The success of cloud seeding depends on an understanding of the dynamics of rainfall. It turns out that clouds can be full of moisture without bringing rain. For rain to fall, the formless water vapor in clouds needs nuclei, cores, to collect upon.
Seeding tries to provide nuclei. Each nucleus may be an ice crystal, silver iodide (which is shaped like ice crystals), dry ice, or salt, but without a core of some kind, water vapor won’t form droplets.
Even after each droplet forms, there still must be many droplets to make rain.
Cloud seeding is a complicated endeavor, but in essence, it introduces new cloud condensation nuclei into clouds. There are three basic methods of cloud seeding: static, dynamic, and hygroscopic.
Static Seeding
The static mode of cloud seeding tries to optimize the concentration of ice crystals in clouds. If it’s successful, snow or hail will fall, or melt to rain. The process needs clouds containing supercooled water, which is water that is below freezing temperature but has not frozen because it lack a nucleus to coalesce around.
Static seeding drops silver iodide particles into clouds.
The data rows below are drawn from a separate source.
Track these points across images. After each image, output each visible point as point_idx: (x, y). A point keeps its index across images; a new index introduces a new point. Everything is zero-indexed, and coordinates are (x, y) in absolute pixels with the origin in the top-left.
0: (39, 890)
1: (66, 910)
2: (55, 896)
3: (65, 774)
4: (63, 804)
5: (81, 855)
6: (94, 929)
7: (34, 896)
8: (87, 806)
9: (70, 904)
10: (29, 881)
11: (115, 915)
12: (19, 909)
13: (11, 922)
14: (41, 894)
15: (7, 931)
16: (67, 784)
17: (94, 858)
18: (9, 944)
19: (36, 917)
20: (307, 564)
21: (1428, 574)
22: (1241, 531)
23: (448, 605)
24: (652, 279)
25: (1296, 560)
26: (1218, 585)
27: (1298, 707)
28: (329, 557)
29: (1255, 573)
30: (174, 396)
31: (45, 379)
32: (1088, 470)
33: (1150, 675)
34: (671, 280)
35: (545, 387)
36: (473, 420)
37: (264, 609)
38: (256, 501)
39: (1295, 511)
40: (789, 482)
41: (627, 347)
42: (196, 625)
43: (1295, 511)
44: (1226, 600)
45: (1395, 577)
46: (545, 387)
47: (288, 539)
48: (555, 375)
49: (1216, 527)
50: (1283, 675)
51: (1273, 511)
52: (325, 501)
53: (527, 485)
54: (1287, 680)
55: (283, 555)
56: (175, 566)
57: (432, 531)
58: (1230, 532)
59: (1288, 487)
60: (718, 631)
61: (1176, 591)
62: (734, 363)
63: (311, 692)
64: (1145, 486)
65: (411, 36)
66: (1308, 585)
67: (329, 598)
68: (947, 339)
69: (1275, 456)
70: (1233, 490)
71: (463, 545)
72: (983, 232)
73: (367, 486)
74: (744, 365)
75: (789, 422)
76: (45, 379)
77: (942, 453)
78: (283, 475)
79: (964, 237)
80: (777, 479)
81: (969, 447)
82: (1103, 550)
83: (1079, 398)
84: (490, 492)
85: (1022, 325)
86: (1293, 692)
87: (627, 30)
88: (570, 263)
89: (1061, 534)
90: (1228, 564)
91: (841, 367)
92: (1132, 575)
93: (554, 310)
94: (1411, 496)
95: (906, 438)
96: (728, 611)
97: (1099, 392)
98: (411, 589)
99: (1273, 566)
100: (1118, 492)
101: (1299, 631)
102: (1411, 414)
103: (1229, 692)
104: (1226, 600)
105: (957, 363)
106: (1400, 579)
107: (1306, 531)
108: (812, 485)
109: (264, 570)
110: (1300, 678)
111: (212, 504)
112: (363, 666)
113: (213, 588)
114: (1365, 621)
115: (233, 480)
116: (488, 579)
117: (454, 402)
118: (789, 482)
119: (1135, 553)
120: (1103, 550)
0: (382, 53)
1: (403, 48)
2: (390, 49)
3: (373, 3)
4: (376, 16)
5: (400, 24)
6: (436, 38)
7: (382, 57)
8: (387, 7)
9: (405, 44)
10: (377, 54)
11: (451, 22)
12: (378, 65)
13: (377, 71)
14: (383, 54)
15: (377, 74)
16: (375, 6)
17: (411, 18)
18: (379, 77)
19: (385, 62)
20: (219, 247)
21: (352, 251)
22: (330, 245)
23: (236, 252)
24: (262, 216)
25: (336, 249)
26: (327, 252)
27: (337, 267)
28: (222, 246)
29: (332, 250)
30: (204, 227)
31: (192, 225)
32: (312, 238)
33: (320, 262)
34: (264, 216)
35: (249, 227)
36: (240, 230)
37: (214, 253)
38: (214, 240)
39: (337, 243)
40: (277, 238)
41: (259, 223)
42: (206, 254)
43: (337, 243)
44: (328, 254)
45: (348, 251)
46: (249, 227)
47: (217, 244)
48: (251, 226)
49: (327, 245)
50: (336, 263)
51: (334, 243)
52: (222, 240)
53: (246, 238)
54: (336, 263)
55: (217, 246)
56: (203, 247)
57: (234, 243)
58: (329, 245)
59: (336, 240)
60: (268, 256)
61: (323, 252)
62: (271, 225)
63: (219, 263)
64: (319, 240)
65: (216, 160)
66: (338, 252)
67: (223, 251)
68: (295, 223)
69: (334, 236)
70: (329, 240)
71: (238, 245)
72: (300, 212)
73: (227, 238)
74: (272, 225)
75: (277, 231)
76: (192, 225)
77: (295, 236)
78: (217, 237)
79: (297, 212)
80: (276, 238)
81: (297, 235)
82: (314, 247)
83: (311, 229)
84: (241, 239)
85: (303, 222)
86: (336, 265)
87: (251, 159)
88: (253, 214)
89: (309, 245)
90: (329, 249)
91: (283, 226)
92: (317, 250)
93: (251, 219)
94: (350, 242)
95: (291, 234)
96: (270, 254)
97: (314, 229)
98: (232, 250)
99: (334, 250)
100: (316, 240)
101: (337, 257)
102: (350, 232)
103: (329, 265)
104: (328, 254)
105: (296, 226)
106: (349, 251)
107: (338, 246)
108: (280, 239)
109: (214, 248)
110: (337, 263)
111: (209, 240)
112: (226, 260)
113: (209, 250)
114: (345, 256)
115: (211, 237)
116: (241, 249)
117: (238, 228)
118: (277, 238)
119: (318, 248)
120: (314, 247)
This method is believed to work best on clouds that are continental, meaning not formed over water, and preferably orographic, meaning formed by the uplift into cooler regions associated with air flowing over mountains.
Dynamic Seeding
The dynamic mode, on the other hand, seeds puffy cumulus clouds, in an effort to make them grow taller. It tries to enhance the vertical air currents within the clouds in order to make the clouds process more rainwater.
Hydroscopic Seeding
This method uses salt particles to seed clouds. They are introduced into the base of likely clouds. These then attract water by vapor deposition and increase in size, to the point that they can serve as nuclei for droplet formation. This imitates a process found above some industrial smokestacks, where soot serves as nuclei.
Nuclei are added to clouds by various means, including lighted silver iodide flares carried by aircraft to the inflow areas of clouds, and seeding materials launched into clouds by artillery.
Cloud seeding has been used to try to prevent precipitation too. Airports use it to dissipate fog. Before the Beijing Olympics, Chinese authorities used cloud seeding to ensure clear skies for the events. Experiments were done in the fifties and sixties to see if it was possible to downsize hurricanes by making them rain away their enormous energies. Apparently, the attempts were unsuccessful.
It is often hard to tell if cloud seeding worked, or if rain would have fallen anyway. That is one of the controversies about making rain. Its opponents say the technology lacks validity, because no one can tell how well it worked or if it had any affect at all.
Another objection to cloud seeding is that the systems it deals with are so complex and unknowable. It is impossible to predict the long-range results of changing the weather. Others believe that effective cloud seeding is a kind of theft, stealing water from those downwind.
Still, crops need rain, and rain-making can be seen as a kind of irrigation. Since cloud seeding is done, it plainly must be a cooperative venture, done with respect for all human laws as well as the laws of nature.